よく分からない感情が過ぎった、怒りでもあり悲しみでもあり悔しさでもあった。
こいつ、オレに少しも謝らないのか、オレや美衣はきっとこいつの所為でこんなところにいるのだというのに――! 涙が溢れそうだったけれど、堪えて睨み付けてやる。
「何なんだお前は! 退け、さっさと頂上へ行きたいんだ!」
「どうしてだ、お前のせいでッ! そんなことより、一発殴らせろ!」
「殴る? 身体も持たないお前が? 痛みも感じない俺を?」
「は――」
「ここはなぁ、天国に上る為の塔なんだよ! 誰でも頂上にさえ行ければ、天国にいくことが出来るんだ! 地獄なんてない、頂上に行く根気さえあれば誰でも天国へ行ける!」
「――お前みたいな、奴でも、か」
オレはそいつの首をひっつかんで、塔の窓まで追い込んだ。
「へぇ、身体は持たなくてもアンタを持てるくらいはできるみたいだ。
落としてやろうか、お前だけは頂上にのぼったらいけない」
「どうしてだ!? 誰にでも上る権利が――」
「いいや、ないね――なぜなら」
この瞬間、オレは生きていたら、素晴らしい俳優になれただろうな、と確信した。
男にはオレの笑みが、酷薄に見えただろう、怯えている。
「オレがこの塔の管理者に選ばれた、お前は挑戦者失格だよ」
そんな言葉を吐けば、男の足下がひび割れ、階段がタイミングよく崩れた。
階段が崩れた先には、とんでもない化け物が口をあけて待っているのが見える。
目だけ真っ赤に充血していて、口の中以外が真っ黒で見えない。けれど、確実に気持ち悪い生物だと本能で思った。

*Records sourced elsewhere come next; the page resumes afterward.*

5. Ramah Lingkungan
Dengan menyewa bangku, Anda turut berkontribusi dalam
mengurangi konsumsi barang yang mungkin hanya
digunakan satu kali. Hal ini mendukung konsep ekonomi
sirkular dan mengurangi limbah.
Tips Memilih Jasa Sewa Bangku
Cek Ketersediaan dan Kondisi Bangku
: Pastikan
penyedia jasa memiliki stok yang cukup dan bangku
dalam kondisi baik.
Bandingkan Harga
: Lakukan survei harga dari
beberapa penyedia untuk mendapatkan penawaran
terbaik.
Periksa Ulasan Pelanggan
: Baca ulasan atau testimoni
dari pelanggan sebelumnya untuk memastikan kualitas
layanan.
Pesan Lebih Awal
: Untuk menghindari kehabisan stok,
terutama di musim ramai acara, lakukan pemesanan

アア、嫌な予感するなぁと思っていたら、誰かがオレの手を引っ張っていた。
オレの腕を引っ張って、階段から持ち上げてくれたのは、祖父さんだった。
「大丈夫か」
「……祖父さん。やっぱり、アンタがいるってことは」
「上ってる最中にお前さんに出くわすとは、ついてないのう。さて、上るぞ、龍臣」
「……助けてくれたのは、有難う。でも、上れない」
「どうしてだ?」
「さっきみたいな奴も上るなら、阻止したい。これはオレのエゴだけども、誰も管理しねぇなら、オレが管理するんだ。身体があるなら、上りたくないやつだっているだろうし」
「そうか、なら此処を上ってる最中で気付いたことを一つだけお前に教えよう。この塔は、足下が崩れる時は、生還するか、塔の頂上へ向かう勇気がなくなったときだ。管理するからには、決して塔の頂上にいつか向かう勇気をなくしてはなるまいぞ」
「うん、わかった……祖父さん、死んでも面倒みてくれて、有難う」
「これも縁だろうなあ、それじゃあのう」
祖父さんを見送ったところから、オレの舞台は始まる。
演技を――ひたすらに塔に上りたいという演技をし続けながら、塔の管理をしなければ。
でなければ、悪人でさえ頂上にのぼる。
美衣が頂上でいつまでも待ってるってことなら、オレ、何年でも舞台で演じ続けられるよ。
さァ、拍手、お辞儀、幕が上がる――オレの、舞台が始まる。
窓辺にある、花束に気付く。花束を手に取って、華の匂いを嗅ぐまでに、華は崩れ落ち砂へと変化した。
美衣からの、手紙みたいだと、本能的に感じた――すまない、美衣。
お前がいる場所を、守りたいんだよ、いつまでも。